Pedang Bermata Dua
Oleh: Ps. Welly Massie
“Sebab firman Allah hidup dan kuat dan lebih tajam dari pada pedang bermata dua manapun…”
— Ibrani 4:12
Alkitab sudah diterjemahkan ke hampir semua bahasa di dunia. Mengapa?
Karena Tuhan tidak sedang menjaga gaya bahasa, melainkan ingin manusia mengerti isi hati-Nya.
Yang mengubah hidup bukan sampul Alkitabnya.
Bukan ukuran hurufnya.
Bukan seberapa sering kita membawanya ke gereja.
Tetapi apakah Firman itu benar-benar masuk dan menembus hidup kita.
Alkitab menyebut Firman Tuhan seperti pedang bermata dua.
Artinya, Firman tidak hanya tajam untuk orang lain, tetapi juga untuk diri kita sendiri.
Dan di sinilah masalah besar banyak orang percaya hari ini: lebih mudah memakai Firman untuk menilai orang lain daripada membiarkan Firman mengoreksi dirinya sendiri.
Ahli mengkritik.
Ahli menegur.
Ahli menghakimi.
Tetapi sulit ditegur.
Orang Jawa bilang:
“Iso khotbah, ora iso nglakoni.”
Bisa berkhotbah, tetapi tidak bisa melakukan.
Kita hidup di zaman ketika semua orang mudah menjadi hakim. Media sosial dipenuhi komentar yang keras, hujatan, dan penghakiman.
Sedikit salah langsung diserang.
Sedikit berbeda langsung dicurigai.
Ironisnya, banyak orang ingin dimengerti, tetapi tidak mau mengerti orang lain. Ingin diampuni, tetapi sulit mengampuni.
Padahal Yesus berkata:
“Jangan kamu menghakimi, supaya kamu tidak dihakimi.”
— Matius 7:1
Firman Tuhan tidak pernah tajam sebelah.
Ia tidak keras kepada orang lain tetapi lunak kepada diri sendiri.
Ia tidak pilih kasih berdasarkan jabatan, pelayanan, atau penampilan rohani.
Di hadapan Firman Tuhan:
- pemimpin
- pelayan
- jemaat
- bahkan orang yang merasa “rohani”
semuanya berdiri di bawah standar kebenaran yang sama.
Dan justru di situlah kuasa Firman bekerja.
Firman Tuhan memotong kesombongan kita.
Membongkar motivasi tersembunyi.
Menguliti kepalsuan yang sering dibungkus dengan bahasa rohani.
Firman mampu menunjukkan: mana yang benar-benar lahir dari Tuhan, dan mana yang sebenarnya hanya ego pribadi yang dibungkus ayat.

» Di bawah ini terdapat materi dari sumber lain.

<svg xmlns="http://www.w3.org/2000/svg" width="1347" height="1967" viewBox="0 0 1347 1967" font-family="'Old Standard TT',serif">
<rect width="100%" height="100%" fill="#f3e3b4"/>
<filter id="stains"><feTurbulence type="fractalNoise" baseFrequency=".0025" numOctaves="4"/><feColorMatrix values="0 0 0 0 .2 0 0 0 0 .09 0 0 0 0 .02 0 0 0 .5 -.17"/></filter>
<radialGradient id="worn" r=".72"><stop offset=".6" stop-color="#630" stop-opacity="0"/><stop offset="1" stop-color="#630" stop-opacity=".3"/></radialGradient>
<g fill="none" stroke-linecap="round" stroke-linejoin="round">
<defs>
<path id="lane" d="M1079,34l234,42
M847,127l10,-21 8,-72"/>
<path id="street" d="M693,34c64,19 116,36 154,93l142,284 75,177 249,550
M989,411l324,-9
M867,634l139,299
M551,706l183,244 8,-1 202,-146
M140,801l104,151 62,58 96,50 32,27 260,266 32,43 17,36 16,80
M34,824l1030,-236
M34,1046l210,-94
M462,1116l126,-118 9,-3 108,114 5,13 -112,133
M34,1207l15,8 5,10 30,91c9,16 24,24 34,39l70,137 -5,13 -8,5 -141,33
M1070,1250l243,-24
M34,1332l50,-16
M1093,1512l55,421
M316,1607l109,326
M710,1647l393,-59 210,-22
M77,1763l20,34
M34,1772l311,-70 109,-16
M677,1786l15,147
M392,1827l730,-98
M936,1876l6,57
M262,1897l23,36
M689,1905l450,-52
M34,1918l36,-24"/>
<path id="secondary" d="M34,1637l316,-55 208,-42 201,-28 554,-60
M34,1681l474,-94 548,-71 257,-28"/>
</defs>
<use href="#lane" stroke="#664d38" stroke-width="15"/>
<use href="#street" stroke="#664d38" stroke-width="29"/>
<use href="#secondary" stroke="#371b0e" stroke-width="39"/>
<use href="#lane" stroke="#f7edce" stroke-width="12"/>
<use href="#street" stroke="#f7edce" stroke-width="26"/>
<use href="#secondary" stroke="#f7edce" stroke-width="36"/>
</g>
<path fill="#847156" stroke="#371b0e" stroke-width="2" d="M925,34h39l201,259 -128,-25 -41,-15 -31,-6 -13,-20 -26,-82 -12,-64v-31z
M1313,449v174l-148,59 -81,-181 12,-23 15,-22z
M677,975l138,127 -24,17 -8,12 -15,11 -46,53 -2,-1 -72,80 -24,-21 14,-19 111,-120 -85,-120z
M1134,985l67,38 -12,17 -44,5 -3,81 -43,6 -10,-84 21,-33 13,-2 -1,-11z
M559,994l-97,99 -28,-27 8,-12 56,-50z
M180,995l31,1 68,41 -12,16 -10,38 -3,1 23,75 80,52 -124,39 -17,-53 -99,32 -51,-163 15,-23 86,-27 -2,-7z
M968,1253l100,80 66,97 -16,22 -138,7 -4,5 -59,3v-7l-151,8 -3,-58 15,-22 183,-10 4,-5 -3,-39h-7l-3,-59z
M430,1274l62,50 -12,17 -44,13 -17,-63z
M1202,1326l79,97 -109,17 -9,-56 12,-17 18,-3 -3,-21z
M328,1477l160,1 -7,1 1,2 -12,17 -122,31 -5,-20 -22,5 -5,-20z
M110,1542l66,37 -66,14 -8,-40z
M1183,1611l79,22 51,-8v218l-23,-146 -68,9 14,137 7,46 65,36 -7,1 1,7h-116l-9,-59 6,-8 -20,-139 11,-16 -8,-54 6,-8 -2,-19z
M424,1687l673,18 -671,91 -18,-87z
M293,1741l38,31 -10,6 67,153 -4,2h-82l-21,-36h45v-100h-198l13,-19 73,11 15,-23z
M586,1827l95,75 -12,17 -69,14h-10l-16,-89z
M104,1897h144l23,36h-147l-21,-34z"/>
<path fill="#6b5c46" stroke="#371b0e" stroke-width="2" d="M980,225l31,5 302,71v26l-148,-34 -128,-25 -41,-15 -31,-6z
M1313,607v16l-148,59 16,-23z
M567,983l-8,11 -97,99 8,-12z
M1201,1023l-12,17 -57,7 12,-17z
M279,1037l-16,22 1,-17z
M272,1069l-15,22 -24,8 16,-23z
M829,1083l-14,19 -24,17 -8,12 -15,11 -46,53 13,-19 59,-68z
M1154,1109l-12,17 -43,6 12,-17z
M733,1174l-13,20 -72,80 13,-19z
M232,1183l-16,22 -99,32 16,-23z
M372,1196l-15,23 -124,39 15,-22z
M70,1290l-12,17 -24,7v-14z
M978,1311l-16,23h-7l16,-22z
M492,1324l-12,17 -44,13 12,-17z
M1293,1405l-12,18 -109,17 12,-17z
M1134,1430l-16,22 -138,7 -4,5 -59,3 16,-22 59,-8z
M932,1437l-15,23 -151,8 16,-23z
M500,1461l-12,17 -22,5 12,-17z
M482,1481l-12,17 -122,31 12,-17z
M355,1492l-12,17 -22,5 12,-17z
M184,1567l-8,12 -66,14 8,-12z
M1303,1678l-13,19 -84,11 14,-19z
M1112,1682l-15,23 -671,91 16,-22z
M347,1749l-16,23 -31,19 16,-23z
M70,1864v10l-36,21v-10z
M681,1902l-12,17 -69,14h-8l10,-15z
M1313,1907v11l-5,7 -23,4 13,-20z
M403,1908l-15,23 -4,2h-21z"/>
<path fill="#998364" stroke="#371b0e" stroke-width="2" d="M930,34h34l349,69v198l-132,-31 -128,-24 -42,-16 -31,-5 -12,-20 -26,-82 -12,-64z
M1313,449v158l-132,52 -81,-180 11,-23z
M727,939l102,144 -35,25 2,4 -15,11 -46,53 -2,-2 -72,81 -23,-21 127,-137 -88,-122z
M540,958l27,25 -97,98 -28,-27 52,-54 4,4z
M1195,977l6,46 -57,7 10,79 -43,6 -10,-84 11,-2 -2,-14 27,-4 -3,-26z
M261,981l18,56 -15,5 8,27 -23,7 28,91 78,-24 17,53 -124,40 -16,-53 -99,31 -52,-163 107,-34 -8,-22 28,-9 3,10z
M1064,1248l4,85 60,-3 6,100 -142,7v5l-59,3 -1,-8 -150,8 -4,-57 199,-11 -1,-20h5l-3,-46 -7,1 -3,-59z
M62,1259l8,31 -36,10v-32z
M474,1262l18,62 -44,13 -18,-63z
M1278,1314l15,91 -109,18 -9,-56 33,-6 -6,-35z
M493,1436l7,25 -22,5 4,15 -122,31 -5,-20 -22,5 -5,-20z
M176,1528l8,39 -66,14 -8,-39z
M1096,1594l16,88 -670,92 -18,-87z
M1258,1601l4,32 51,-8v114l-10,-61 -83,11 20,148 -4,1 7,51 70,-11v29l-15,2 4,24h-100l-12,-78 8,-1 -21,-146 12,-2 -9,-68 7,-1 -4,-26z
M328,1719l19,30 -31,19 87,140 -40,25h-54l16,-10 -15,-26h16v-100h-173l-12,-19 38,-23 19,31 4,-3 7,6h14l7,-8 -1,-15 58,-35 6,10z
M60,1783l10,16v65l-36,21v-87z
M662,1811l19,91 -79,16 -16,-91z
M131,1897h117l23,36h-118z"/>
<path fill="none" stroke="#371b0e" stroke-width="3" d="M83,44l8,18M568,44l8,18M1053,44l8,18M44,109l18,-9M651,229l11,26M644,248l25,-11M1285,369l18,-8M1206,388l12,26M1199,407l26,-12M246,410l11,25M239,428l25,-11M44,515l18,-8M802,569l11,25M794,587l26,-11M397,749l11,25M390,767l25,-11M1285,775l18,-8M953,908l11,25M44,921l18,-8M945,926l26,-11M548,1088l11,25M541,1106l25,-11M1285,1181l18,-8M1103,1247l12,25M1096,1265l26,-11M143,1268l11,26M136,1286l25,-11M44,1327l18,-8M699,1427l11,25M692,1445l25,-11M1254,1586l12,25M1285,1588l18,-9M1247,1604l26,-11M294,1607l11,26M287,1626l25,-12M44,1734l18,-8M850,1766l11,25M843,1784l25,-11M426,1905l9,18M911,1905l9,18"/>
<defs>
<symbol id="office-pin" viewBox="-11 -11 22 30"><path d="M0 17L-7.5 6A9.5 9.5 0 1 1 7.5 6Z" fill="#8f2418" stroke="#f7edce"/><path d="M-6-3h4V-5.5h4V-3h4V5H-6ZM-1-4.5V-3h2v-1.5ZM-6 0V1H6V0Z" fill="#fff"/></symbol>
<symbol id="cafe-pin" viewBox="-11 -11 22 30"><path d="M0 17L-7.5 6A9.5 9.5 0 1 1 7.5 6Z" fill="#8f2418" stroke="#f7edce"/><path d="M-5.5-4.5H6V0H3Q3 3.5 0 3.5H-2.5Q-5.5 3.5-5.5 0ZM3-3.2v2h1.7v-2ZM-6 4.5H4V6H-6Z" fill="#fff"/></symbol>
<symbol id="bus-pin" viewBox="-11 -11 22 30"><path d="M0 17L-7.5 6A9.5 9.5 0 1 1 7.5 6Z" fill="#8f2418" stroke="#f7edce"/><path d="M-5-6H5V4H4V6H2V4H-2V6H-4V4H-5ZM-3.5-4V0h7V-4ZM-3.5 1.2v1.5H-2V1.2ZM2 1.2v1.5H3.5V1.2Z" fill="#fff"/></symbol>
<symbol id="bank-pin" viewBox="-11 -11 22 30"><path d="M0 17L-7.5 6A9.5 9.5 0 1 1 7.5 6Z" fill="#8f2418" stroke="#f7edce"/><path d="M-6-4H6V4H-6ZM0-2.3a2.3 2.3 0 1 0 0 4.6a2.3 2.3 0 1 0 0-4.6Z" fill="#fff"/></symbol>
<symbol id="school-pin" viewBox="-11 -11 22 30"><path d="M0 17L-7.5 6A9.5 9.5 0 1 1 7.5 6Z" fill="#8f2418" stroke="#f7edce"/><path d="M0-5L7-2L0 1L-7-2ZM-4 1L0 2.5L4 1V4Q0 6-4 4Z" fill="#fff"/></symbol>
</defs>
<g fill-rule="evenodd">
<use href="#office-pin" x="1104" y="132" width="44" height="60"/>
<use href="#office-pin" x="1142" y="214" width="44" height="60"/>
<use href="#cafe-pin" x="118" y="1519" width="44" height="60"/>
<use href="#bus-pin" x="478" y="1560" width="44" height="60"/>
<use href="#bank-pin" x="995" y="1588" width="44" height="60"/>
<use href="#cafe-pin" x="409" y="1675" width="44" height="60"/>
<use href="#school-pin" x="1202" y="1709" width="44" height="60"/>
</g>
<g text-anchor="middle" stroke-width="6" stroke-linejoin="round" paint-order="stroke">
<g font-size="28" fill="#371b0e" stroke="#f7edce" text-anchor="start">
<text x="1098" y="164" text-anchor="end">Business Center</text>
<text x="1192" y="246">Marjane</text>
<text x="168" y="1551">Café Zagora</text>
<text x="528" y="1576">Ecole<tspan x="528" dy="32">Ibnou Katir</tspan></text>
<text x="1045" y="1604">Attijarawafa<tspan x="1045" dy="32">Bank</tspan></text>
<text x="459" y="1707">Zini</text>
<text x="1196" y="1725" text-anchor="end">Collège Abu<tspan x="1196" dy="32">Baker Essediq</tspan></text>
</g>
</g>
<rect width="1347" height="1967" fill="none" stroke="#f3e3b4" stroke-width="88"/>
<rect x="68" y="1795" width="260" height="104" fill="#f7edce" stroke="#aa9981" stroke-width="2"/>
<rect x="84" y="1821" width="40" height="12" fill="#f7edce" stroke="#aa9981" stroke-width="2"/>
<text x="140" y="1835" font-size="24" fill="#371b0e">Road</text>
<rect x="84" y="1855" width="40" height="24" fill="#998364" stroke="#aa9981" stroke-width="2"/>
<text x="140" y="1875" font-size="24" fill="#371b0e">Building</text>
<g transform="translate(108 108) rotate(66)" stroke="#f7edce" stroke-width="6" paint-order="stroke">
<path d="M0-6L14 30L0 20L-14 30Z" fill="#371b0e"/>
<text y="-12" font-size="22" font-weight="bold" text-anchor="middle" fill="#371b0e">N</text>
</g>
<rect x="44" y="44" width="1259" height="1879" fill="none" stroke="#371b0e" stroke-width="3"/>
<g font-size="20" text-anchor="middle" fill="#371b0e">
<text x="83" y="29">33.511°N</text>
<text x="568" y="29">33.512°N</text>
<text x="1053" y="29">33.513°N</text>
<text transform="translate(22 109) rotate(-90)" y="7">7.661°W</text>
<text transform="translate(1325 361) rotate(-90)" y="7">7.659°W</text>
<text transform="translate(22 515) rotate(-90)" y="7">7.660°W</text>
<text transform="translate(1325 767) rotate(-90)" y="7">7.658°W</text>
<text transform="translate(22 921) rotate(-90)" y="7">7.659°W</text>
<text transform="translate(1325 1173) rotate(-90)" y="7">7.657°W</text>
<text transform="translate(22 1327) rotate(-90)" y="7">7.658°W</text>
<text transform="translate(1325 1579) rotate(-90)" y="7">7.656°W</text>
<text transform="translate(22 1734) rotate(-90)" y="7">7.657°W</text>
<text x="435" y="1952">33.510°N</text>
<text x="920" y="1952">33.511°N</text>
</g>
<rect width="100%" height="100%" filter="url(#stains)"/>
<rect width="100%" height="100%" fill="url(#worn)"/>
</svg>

Itulah sebabnya Yesus berkata:
“Kebenaran itu akan memerdekakan kamu.”
— Yohanes 8:32
Kebenaran memerdekakan bukan karena membuat kita merasa paling benar, tetapi karena menghancurkan kepalsuan dalam diri kita.
Firman Tuhan bukan pertama-tama senjata untuk menyerang dunia. Firman Tuhan adalah alat Tuhan untuk membersihkan hati kita sendiri.
Semakin seseorang dewasa secara rohani, biasanya semakin ia sibuk mengoreksi dirinya daripada sibuk menghakimi hidup orang lain.
Karena orang yang sungguh mengenal Tuhan sadar: ia sendiri masih membutuhkan anugerah setiap hari.
Jadi berhati-hatilah.
Pedang bermata dua tidak pernah tumpul sebelah.
Ketajamannya berlaku untuk semua orang… termasuk kita sendiri.
Kesimpulan
Sebelum memakai Firman untuk menilai dunia, izinkan Firman terlebih dahulu menilai hati kita.
Karena sering kali masalah terbesar bukan dunia yang gelap, melainkan hati manusia yang merasa dirinya paling terang.